Tall Poppies thrive in Monash research climate

Tall Poppies

Professor Pauline Nestor, A/Prof Nick Birbilis, Dr Kate Hoy, Dr Norman Do, Dr Jose Polo and Professor Ian Smith Pro Vice-Chancellor (Research and Research Infrastructure).

In recognition of their scientific and intellectual excellence, Monash researchers have taken out four of the eight Victorian Tall Poppy Awards for 2013.

Associate Professor Nick Birbilis of the Department of Materials Engineering, Dr Norman Do of the School of Mathematics, Dr Kate Hoy of the Monash Alfred Psychiatry Research Centre and Dr Jose Polo of the Australian Regenerative Medicine Institute and the Department of Anatomy and Developmental Biology were awarded the prestigious prizes at a ceremony in Melbourne last week.

The awards, administered by the Australian Institute of Policy and Science (AIPS), aim to engage the public in celebrating scientific excellence and achievement in Australia. Recipients must be aged 35 or under and not only produce world class research, but have a passion for science communication and leadership potential.

Pro Vice-Chancellor (Research), Professor Pauline Nestor, congratulated the winners on behalf of the University.

"In a state such as Victoria, which is producing a range of high-quality research, it is truly an exceptional achievement for four researchers from one institution to be recognised with Tall Poppy Awards," Professor Nestor said.

"The diversity of winners - a neuroscientist, a mathematician, a materials engineer and a leader in cellular programming - is an indication of the breadth of research disciplines that are flourishing at Monash."

THE DATA ->
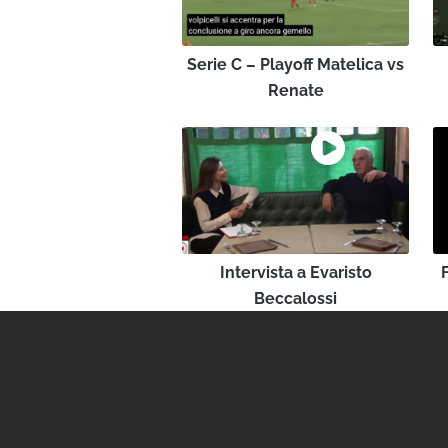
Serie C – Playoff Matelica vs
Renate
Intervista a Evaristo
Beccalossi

...

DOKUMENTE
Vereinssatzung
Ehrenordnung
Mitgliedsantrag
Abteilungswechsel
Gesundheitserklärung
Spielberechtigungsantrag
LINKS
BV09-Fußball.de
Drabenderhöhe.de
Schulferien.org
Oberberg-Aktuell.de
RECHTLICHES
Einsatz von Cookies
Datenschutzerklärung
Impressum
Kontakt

---

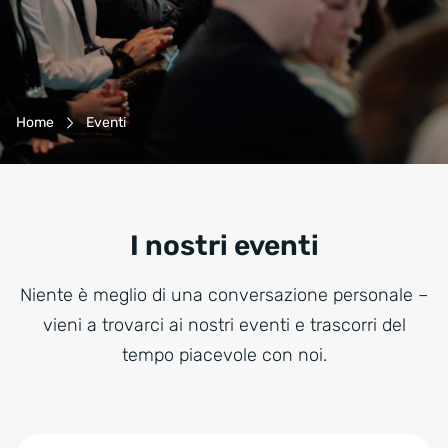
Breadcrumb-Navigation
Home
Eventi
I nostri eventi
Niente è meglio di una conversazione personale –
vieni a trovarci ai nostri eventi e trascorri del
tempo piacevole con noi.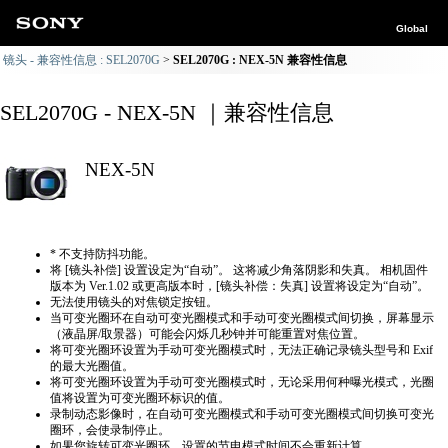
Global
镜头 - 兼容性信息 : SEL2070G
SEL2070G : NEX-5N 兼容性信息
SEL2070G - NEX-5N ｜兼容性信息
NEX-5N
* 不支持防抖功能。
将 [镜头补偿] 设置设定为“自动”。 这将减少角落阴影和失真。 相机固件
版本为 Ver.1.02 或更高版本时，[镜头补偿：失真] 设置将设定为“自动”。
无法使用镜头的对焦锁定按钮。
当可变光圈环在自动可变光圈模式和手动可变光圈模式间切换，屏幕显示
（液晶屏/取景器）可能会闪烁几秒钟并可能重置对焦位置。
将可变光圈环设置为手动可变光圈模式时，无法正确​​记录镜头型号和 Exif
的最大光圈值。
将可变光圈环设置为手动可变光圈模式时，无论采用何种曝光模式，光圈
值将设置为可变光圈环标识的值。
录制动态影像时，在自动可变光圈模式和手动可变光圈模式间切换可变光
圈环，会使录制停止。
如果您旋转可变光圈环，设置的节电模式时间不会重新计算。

LIST OF TASKS ->
a) State whether each statement agrees with the Tall Poppy Awards article, answering yes or no and quoting the words of the article that decide it: (i) Monash researchers won four of the eight Victorian Tall Poppy Awards for 2013. (ii) Recipients must be aged 40 or under. (iii) The Australian Institute of Policy and Science administers the awards.
b) Answer these questions from the Tall Poppy Awards article:
(i) Which department is Associate Professor Nick Birbilis from?
(ii) In which city was the award ceremony held?
(iii) Who congratulated the winners on behalf of the University?
c) Extend the Tall Poppy Awards article past its final sentence.

ACTIVITY ANSWERS ->
a)
(i) Yes: "Monash researchers have taken out four of the eight Victorian Tall Poppy Awards for 2013"
(ii) No: "Recipients must be aged 35 or under"
(iii) Yes: "The awards, administered by the Australian Institute of Policy and Science (AIPS)"

b)
(i) The Department of Materials Engineering
(ii) Melbourne
(iii) Professor Pauline Nestor, Pro Vice-Chancellor (Research)

c)
Associate Professor Birbilis is working to produce the next generation of corrosion resistant light metals for use in transport and high-end electronics. He recently had a breakthrough in reducing the corrosion rate of lightweight wonder metal, magnesium - by adding arsenic.

Dr Do utilises pure mathematics to broaden our understanding of the fundamental laws of nature. He applies techniques from geometry and topology to identify patterns and facilitate advances.

Dr Hoy is working to improve the quality of life and capacity to live independently for the 80 per cent of people with schizophrenia who experience cognitive impairments. She is developing new ways to improve attention, working memory and executive function for people with the illness, which is usually characterised by psychotic symptoms.

Dr Polo is discovering ways to inhibit the abnormal cell development that leads to cancer and is close to bringing some breakthroughs to clinical trial. He has also mapped the process by which mature cells are re-programmed to become induced pluripotent stem cells, paving the way for future treatments.

The Tall Poppy prizes carry an obligation to promote science through school visits, lectures, media, work experience programs and community seminars, which the recipients will undertake over the next year.

Monash University has produced several Tall Poppies since the awards were established in 2000, including most recently Dr Peter Enticott in 2012, and Dr David Turner in 2011.